### DOCUMENT SECTION
= Beginning of Section =

The administration of United States President Donald Trump says that Saudi Arabia will invest $600bn in the United States, including through technology partnerships and a weapons sales agreement worth $142bn.

A fact sheet shared by the White House on Tuesday explains that the agreement, which also includes collaboration in areas such as energy and mineral development, is the largest-ever weapons sale between the two countries.

“The deals celebrated today are historic and transformative for both countries and represent a new golden era of partnership between the United States and Saudi Arabia,” the fact sheet reads.

The pact represents a deepening of economic and military ties between the two countries, a trend that has continued for decades under both Republican and Democratic US presidents.

Trump was in the Saudi capital of Riyadh on Tuesday as part of a Middle East tour, marking the first major international trip of his second term as president. Later in the week, he is expected to make stops in Qatar and the United Arab Emirates.

But already, the trip has renewed criticisms that Trump may use the diplomatic outing to advance personal interests.

The proposed transfer of a $400m luxury aeroplane, for instance, from Qatar to the US Department of Defence has raised questions in the US about the ethics and constitutionality of accepting gifts from foreign governments.

During his first term as president, in 2017, Trump likewise included Saudi Arabia on his first major trip abroad, a voyage that similarly culminated in a multibillion-dollar arms deal.

But the global outcry over the 2018 murder of Saudi journalist Jamal Khashoggi at a consulate in Istanbul briefly threatened to upend the relationship. The US government has alleged that forces linked to Saudi Crown Prince Mohammad bin Salman were responsible for the killing.

Tuesday’s agreement is designed to help modernise the Saudi military with “state-of-the-art warfighting equipment and services from over a dozen US defense firms”, according to the White House fact sheet.

“The first key component of this is upgrading the defence capabilities of Saudi Arabia,” Al Jazeera correspondent Hashem Ahelbarra reported from Riyadh.

“This is a country that has been trying to invest vast amounts of money over the last few years” in its military, he added.

But the newly minted deal is not limited to security cooperation. The agreement also lays out a plan in which Saudi Arabia will invest $20bn in energy infrastructure and data centres for artificial intelligence in the US, a significant infusion of cash into industries with close ties to the Trump administration.

In both areas, US companies stand to reap a potential windfall.

= End of Section =

### SOURCE MATERIAL

= Beginning of Section =

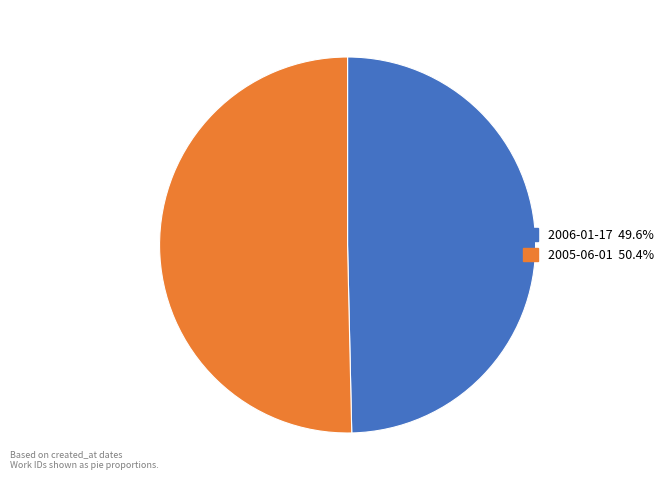

What is the smallest slice in the pie chart?

2006-01-17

= End of Section =

### YOUR ASSIGNMENT
Please pick up the article on the Saudi investment and arms deal with the United States right after its final sentence and carry it forward.

### RESULT FOR THIS TASK
“Saudi Arabia wants to become one of the top global investors in artificial intelligence, and that’s why you see many tech CEOs here in Riyadh, who are looking forward to getting some of those contracts,” said Ahelbarra.

The deal also includes references to collaboration on energy infrastructure and mineral investments, without offering many details.

Various US administrations, including during Trump’s first term in office, have used the inducement of greater collaboration on security and arms sales to push Saudi Arabia to normalise diplomatic relations with Israel.

The two countries have never had formal diplomatic ties. But during Trump’s first term, the Republican leader initiated a series of agreements known as the Abraham Accords to boost ties between Israel and various Middle East states.

Countries like the United Arab Emirates, Bahrain and Sudan agreed to recognise Israel as part of the agreements. But Saudi Arabia has been a holdout — and normalising ties between it and Israel could be seen as a crowning achievement for the second Trump administration.

Israel’s war in Gaza, however, has complicated those efforts. United Nations experts have warned that Israel’s actions in Gaza were consistent with genocide, and South Africa has accused Israel of genocide before the International Court of Justice.

The International Criminal Court, meanwhile, has issued arrest warrants for Israel’s Prime Minister Benjamin Netanyahu and former Minister of Defence Yoav Gallant over accusations of war crimes.

The spiralling death toll in Gaza and allegations of human rights abuses have caused outrage in the region and hardened Riyadh’s insistence that normalisation should come only as part of a wider agreement on a Palestinian state, a move Israel is not willing to consider.